Votre analyse n’est pas sans pertinence, même si je ne souscris pas, dans une certaine mesure, à votre jugement (évitons, par exemple, de moraliser l’art, même si je vous donne raison quant aux attitudes "clichés" que vous dénoncez dans 300). Toutefois, permettez moi de me soustraire aux débats en cours, pour apporter une rectification qui me semble tout à fait nécessaire, en tout cas suffisament pour m’inciter à prendre mon clavier.
Vous écrivez ceci : "les Spartiates, bodybuildés à souhait et au look de Chippendales arborant fièrement leurs tablettes de chocolat, font sérieusement penser au mythe du surhomme de Nietzsche récupéré sommairement par les nazis et autres fachos" (c’est moi qui souligne). Concernant votre référence à Nietzsche, quelques remarques d’importance :
1° Détail lexical en apparence, mais qui, puisque l’on parle de Nietzsche et de philosophie, relève plus de la catégorie de pensée, et se doit par conséquent d’être corrigé : vous parlez du "mythe" du surhomme. Mais si, effectivement, l’idéologie nazie a "mythifié" le surhomme tel que l’a pensé Nietzsche, Nietzsche lui-même n’en faisait pas un mythe, pas même au sens platonicien du terme. Il en résulte des différences non négligeables entre les deux.
2° Si, effectivement, le corps acquiert une dimension fondamentale dans la pensée de Nietzsche, qui y voit "une grande raison", écrivant par exemple, quelques lignes plus haut dans le même passage ("Des contempteurs du corps" dans Ainsi Parlait Zarathoustra) "l’homme éveillé à la conscience et à la connaissance dit "je suis tout entier corps, et rien d’autre ; l’âme est un mot qui désigne une partie du corps", ce corps dont il est question n’est en aucun cas de manière spécifique des corps de chippendales bodybuildés que vous décrivez. Il s’agit du corps pris de manière générale, quel qu’il soit.

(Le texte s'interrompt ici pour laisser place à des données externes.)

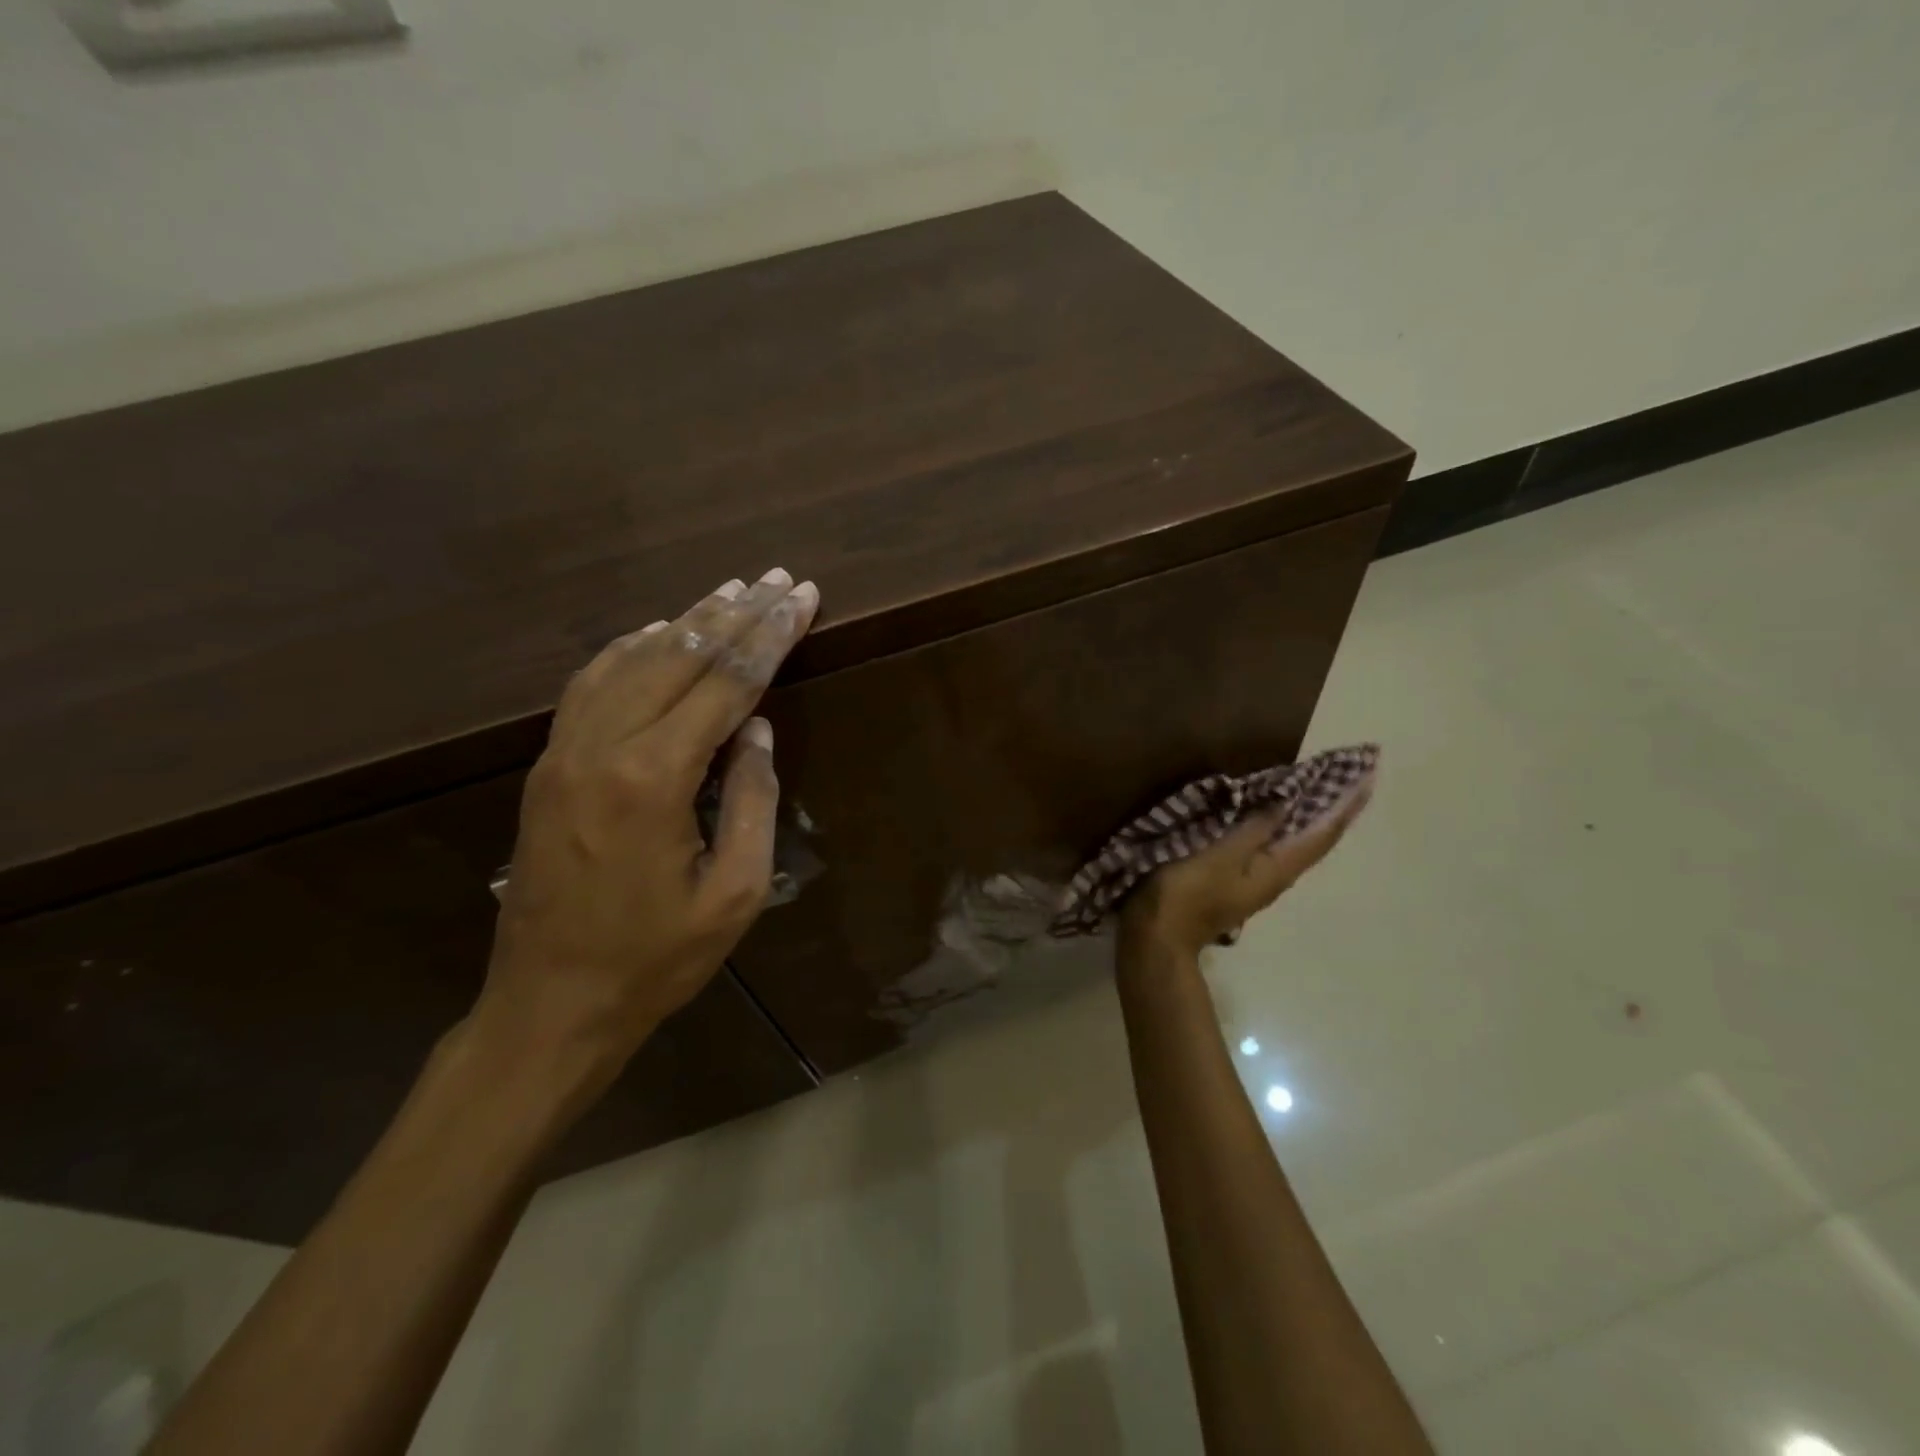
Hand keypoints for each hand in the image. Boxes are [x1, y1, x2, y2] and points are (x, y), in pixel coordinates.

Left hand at [470, 568, 818, 1100]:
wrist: (549, 1004)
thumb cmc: (655, 960)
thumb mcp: (735, 894)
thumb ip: (753, 803)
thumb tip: (757, 731)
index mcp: (654, 778)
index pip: (726, 684)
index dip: (771, 636)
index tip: (803, 598)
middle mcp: (603, 747)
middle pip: (679, 656)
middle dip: (736, 613)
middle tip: (779, 579)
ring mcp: (565, 752)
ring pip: (631, 660)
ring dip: (686, 621)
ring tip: (730, 591)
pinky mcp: (547, 766)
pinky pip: (590, 685)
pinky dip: (629, 649)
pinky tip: (654, 631)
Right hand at [1120, 774, 1374, 959]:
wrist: (1157, 937)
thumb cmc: (1186, 893)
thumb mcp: (1219, 856)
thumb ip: (1253, 829)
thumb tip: (1287, 802)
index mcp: (1276, 870)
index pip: (1321, 835)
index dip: (1344, 807)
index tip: (1368, 779)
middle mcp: (1275, 876)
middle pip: (1314, 840)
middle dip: (1334, 810)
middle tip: (1352, 778)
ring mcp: (1254, 881)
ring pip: (1294, 843)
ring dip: (1311, 817)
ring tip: (1322, 790)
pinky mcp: (1234, 879)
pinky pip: (1271, 846)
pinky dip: (1282, 826)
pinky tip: (1274, 816)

3° Enfin, prennant en compte les deux premières remarques : vous parlez du "mythe du surhomme de Nietzsche récupéré sommairement par les nazis". Remplacez, de grâce, "sommairement" par "à tort" "faussement", et "honteusement". La récupération de Nietzsche par les nazis est avant tout le résultat de contresens flagrants dûs à une mauvaise foi et une malhonnêteté intellectuelles certaines. Parmi lesquels, relevons :
- le coup du mythe : le mythe est une récupération proprement nazie, au service d’une propagande idéaliste (à laquelle se rattache ce culte de l’athlétisme ...)
- et plus précisément le coup du mythe du surhomme : et il s’agit d’autant plus d’un mythe dans l’idéologie nazie, que le surhomme nietzschéen ne renvoie pas à une sorte de "superman" accompli, atteignable, état stable et indépassable, comme semble vouloir le faire croire le nazisme en le situant dans l’idéal aryen. Nietzsche ne cherche pas des surhommes, mais plus exactement des "pont[s] vers le surhumain" (avec toute la richesse de pensée qu’introduit la nuance).
Inutile de développer plus outre ces quelques considérations, déjà bien assez longues relativement à la simple allusion que vous faites à Nietzsche. Mais cet auteur à été suffisament insulté par le nazisme pour que de tels préjugés demeurent dans les esprits.